Competitive strategy 

Being one of the only Enterprise Service Management SaaS companies of any noticeable scale in the Middle East has obviously given ServiceNow an edge over local and international competitors, but the company is far from complacent. Having already partnered with some key blue-chip and government operators at a global level, Ackerman is keen to extend this coverage to similar companies in this target region. “Using specialist process and business reengineering specialist partners in the territory such as Unikomm, SilverStorm and Quintica we are able to actively address our customer specific needs within the Middle East Market.” He says.

“Customers in the Middle East are a lot more security conscious and data solvency is a big issue for them. We do have a lot of challenges convincing people that their data will be more secure on the cloud but this is something that all SaaS providers are experiencing.

“Our massive growth of over 40 percent year on year has come not only from green field opportunities, but a large component of our success has been in replacing legacy solutions that have not moved with the times.”
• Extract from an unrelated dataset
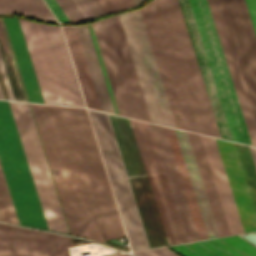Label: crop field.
<instances>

ServiceNow approaches its relationship with its customers in a radically different way to similar companies, many of which have businesses formed around perpetual licenses. Since the SaaS model is subscription-based, it has to ensure that the level of service it gives its customers is consistently at the highest standard and constantly evolving to stay relevant to the needs of its customers. Ackerman adds: “Our global customer retention rate of 98.6 percent is the best endorsement of how well we are serving our customers.”

Having developed a sound business model shaped by the challenges and standards of international markets, ServiceNow has fine-tuned its operations to work seamlessly in the Middle East and deliver unprecedented growth and performance to a range of customers. Moreover, having made its solutions very accessible and user-friendly, the company is set to singlehandedly change the face of enterprise cloud systems in the region.